At the same time it was impossible not to feel a touch of admiration for a woman who could turn her tragedy into laughter. Val was wistfully inclined to wish that she could achieve the same state of philosophy herself.
Meanwhile the Comtesse, very pleased with her little tale, and the thought that she had shocked the "women made of wood," as she secretly described all Englishwomen, walked ahead, for the path had narrowed, her skirt held high to avoid the brambles, revealing the famous Greek feet encased in high-heeled _suede_ shoes, with a pair of boy's socks falling round her ankles. She affected these at the seaside, under the impression that she was being truly Arcadian. Suddenly she burst into a little song. Her voice was dainty and pretty, her specialty innocent nursery rhymes with a tang to the tail of them. She never sang anything that was not of eighteenth-century origin. All of her songs were about shepherdesses and _boulangeres_--sometimes a cure would be introduced into the last verse, but his presence there rarely imported holiness.

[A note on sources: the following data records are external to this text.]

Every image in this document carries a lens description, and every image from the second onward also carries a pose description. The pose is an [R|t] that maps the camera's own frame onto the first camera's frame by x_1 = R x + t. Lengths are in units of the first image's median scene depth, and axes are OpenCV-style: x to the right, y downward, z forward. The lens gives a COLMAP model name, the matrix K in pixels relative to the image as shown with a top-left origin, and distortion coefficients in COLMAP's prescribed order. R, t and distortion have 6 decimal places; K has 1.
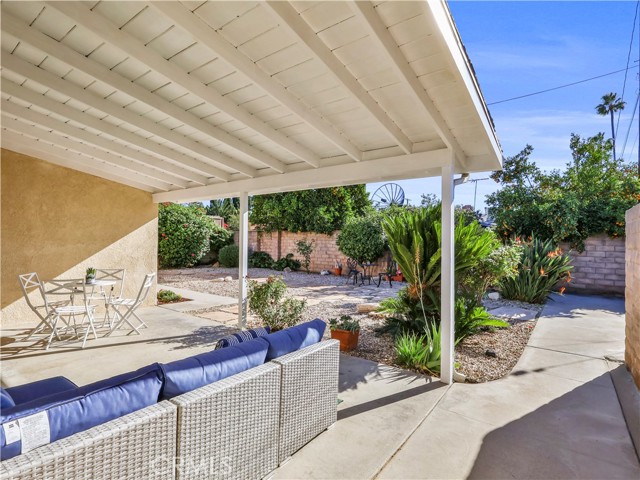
lens RADIAL K [[336.1, 0, 320.8], [0, 336.1, 243.3], [0, 0, 1]] dist [0.000258, 0.000877]
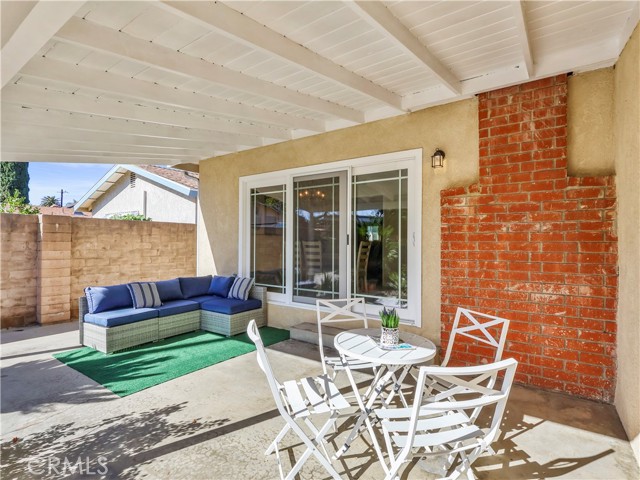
lens RADIAL K [[336.1, 0, 320.8], [0, 336.1, 243.3], [0, 0, 1]] dist [0.000258, 0.000877]
pose [[-0.999546, -0.014170, -0.026598, -0.641787], [-0.014207, 0.999898, 0.001195, -0.009828], [0.026579, 0.001572, -0.999645, 1.547207]]
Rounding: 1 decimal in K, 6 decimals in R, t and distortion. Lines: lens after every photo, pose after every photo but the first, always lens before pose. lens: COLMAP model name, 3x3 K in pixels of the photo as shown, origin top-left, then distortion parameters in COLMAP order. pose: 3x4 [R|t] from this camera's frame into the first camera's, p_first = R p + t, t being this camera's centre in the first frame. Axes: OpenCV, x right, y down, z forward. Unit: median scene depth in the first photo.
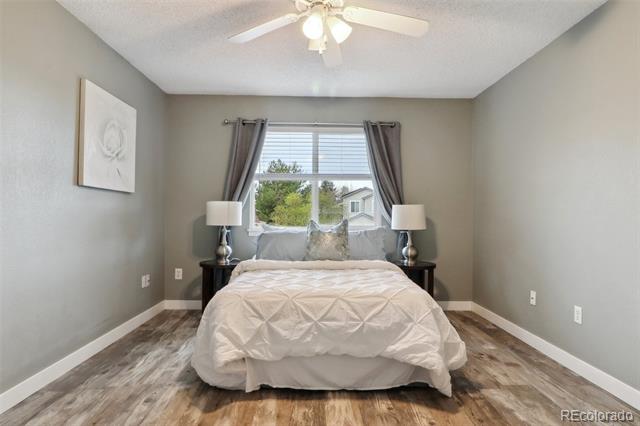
lens RADIAL K [[376.9, 0, 318.0], [0, 376.9, 210.9], [0, 0, 1]] dist [0.005212, -0.011460]
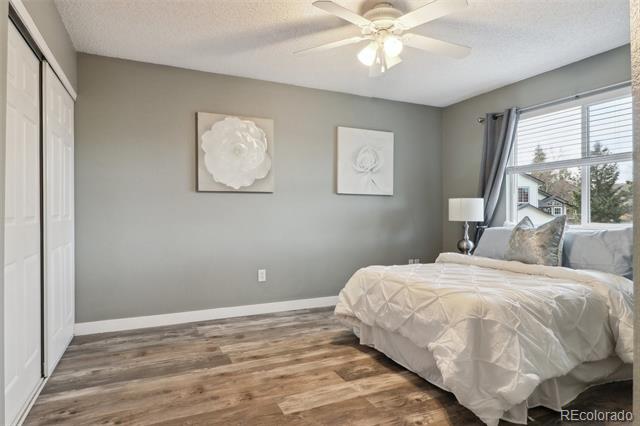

When the kettle was singing over the fire of wood branches, and the band sat scattered at ease among golden clumps of gorse and purple heather, she trilled them one of the least frisky in her vocabulary:
"Philis plus avare que tendre, Ne gagnant rien a refuser, Un jour exigea de Sylvandre Trente moutons pour un baiser!
"Le lendemain nouvelle affaire!
Pour le berger, le troc fut bon Car il obtint de la bergere, Trente baisers pour un mouton!
"Le lendemain Philis plus tendre, Craignant de deplaire au berger, Fut trop heureuse de lui rendre Trente moutons pour un baiser!
"Le lendemain Philis peu sage Aurait donne moutons et chien Pour un baiser que le volage A Lisette donnait pour rien."
After this contribution to the general well-being the Comtesse embraced Bran, who wriggled desperately to get away, for as he had secretly confided to his mother, he did not care for her smell. She said she would let him go if he would sing them a song, so Bran, in spite of his shyness, paid the price with two of his little impromptu anthems, chanting and rolling his eyes at them like a Zulu:
"Mary, Queen of Scots, Went to sea In a soft boat, A boat as soft as cream."